First impressions I arrived at Heathrow Terminal 3 at 1930 for this 2135 flight. The carrier’s five weekly flights depart Tuesday to Sunday and will be joined by a sixth weekly flight from November 4.
There was no queue at either of the two business class desks, check-in was swift and I was given clear directions on how to find my way through fast-track security and to the lounge the airline shares with SAS.
The lounge The SAS London Lounge is on two floors close to gate 2. The upper floor is slightly larger and has more comfortable seating instead of just tables and chairs. It also has a smoking room, an internet area with eight terminals (only four were working) and an empty area for plugging in laptops, which was empty – probably because the internet was dial-up only.
Wifi is available but only if a 24-hour voucher is bought at reception (£10 cash, I was told). One day – hopefully soon – such measures as these will seem amusingly antiquated. The London lounge is a smart place, however, with a good drinks selection, a basic snack selection, a choice of board games (honestly) and a collection of orange buddhas on one wall.
Boarding Boarding was economy first, business last, and was completed on time, though we were then delayed for 30 minutes by the late arrival of a passenger.
The seat We were flying during the first week of Eva Air’s new product on the Boeing B777-300ER (the airline was the launch customer for this aircraft). It’s configured in a new three-class system for 316 passengers. The classes are Premium Laurel: the new business class (42 seats configured 2-2-2); Elite Class: premium economy (63 seats in 2-4-2); and economy (211 seats in 3-3-3).
The seats in Premium Laurel are fixed-shell, lie-flat seats similar to the new business class products of airlines such as KLM, Air France, SAS and Lufthansa. Seat pitch is 155cm with 56cm width, electronically adjustable lumbar supports, personal LED reading lights, power outlets, 10.4-inch LCD screens and Sennheiser noise-cancelling headphones.

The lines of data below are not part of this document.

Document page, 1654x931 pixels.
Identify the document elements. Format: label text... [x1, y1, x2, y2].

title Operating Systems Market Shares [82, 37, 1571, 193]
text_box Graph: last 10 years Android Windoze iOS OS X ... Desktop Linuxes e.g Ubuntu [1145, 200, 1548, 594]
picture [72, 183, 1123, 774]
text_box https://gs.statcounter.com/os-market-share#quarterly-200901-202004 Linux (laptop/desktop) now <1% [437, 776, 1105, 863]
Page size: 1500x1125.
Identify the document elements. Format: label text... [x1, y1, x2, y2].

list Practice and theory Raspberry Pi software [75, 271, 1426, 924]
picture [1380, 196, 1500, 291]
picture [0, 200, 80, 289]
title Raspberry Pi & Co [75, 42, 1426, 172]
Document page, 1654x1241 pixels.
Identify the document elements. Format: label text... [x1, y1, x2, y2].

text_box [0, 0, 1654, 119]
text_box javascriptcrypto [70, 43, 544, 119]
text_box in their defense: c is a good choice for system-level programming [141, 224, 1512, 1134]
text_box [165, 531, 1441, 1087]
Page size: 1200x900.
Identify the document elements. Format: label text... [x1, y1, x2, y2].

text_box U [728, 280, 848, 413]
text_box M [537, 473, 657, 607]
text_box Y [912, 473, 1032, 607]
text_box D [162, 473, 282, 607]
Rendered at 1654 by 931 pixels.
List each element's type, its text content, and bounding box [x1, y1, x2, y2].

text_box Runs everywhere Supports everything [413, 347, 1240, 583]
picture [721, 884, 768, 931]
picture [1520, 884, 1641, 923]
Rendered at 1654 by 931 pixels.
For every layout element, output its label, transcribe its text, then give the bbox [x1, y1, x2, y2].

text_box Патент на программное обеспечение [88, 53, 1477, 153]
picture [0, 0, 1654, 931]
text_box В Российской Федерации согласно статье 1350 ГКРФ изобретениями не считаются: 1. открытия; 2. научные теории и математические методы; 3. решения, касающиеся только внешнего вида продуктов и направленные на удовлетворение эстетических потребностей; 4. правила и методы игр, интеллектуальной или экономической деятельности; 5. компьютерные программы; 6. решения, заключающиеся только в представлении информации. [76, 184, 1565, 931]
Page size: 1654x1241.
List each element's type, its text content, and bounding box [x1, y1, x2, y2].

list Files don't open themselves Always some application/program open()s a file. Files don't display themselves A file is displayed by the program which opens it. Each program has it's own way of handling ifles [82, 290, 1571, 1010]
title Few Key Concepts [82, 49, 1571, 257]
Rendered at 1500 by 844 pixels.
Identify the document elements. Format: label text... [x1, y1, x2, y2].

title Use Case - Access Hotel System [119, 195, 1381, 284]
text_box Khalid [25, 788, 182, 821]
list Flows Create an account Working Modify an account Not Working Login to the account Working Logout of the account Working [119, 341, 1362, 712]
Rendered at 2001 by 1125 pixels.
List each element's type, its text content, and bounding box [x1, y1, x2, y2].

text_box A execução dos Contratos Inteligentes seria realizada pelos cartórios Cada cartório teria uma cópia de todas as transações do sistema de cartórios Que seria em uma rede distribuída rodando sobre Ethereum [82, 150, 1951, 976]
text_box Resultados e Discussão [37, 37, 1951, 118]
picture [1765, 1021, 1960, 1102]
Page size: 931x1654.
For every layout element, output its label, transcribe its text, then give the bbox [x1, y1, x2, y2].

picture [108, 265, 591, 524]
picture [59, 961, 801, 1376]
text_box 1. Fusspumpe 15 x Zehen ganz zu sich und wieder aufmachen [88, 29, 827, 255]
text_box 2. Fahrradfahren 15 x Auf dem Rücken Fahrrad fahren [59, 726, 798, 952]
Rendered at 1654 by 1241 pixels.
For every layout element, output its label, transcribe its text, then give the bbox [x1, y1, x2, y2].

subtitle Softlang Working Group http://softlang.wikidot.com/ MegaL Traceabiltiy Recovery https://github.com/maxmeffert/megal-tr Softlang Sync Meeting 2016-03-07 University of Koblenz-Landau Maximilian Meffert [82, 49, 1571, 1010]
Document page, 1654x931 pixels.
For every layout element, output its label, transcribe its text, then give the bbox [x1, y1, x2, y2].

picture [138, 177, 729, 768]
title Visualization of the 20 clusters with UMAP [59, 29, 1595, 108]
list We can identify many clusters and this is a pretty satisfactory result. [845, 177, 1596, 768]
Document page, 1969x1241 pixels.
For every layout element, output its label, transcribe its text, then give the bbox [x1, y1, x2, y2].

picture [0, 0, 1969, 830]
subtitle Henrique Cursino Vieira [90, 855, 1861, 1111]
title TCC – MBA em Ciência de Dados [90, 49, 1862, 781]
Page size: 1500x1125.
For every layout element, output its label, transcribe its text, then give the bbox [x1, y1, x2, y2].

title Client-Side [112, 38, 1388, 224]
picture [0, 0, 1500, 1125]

General improvements on the aircraft include an extra-wide lavatory for passengers with special needs (or changing babies). All three cabins feature the Star Gallery audio/video on demand (AVOD) entertainment system with TV programmes, music, video games and shopping. The interactive maps and information weren’t working on our flight, but on the return flight the next day were working, and were fascinating – not least because you can magnify the scale of the map and see the names of every village you are flying over.
The flight I was impressed by the service throughout, and the extra touches such as the new Sisley amenity kits and the large quilt and pillows. The meals were enjoyable, as were the wines (the champagne was Taittinger Comtes de Champagne blanc de blancs brut 1997). Members of Eva Air’s Evergreen Club can pre-order menu items through the website, and to test this I had joined the loyalty scheme and done just that. It worked faultlessly (and certainly seemed to impress my neighbour).
I managed to get several hours’ sleep on this overnight flight, and awoke refreshed and ready for breakfast, which was served promptly and was very filling (I’d pre-chosen an omelette).
Arrival We landed on time at 1455 and were quickly disembarked.
Verdict An excellent service, an up-to-date product and a good price (below) make this a service to consider for both Bangkok and Taipei. For those going on to Taipei, the plane waits at Bangkok for approximately one hour before continuing its journey. The return flight the next day was just as good.
Prices Return fares in business class London-Bangkok are £5,186 – although travel agents have lower fares. For example, Airline Network (airline-network.co.uk) quotes £1,543 return.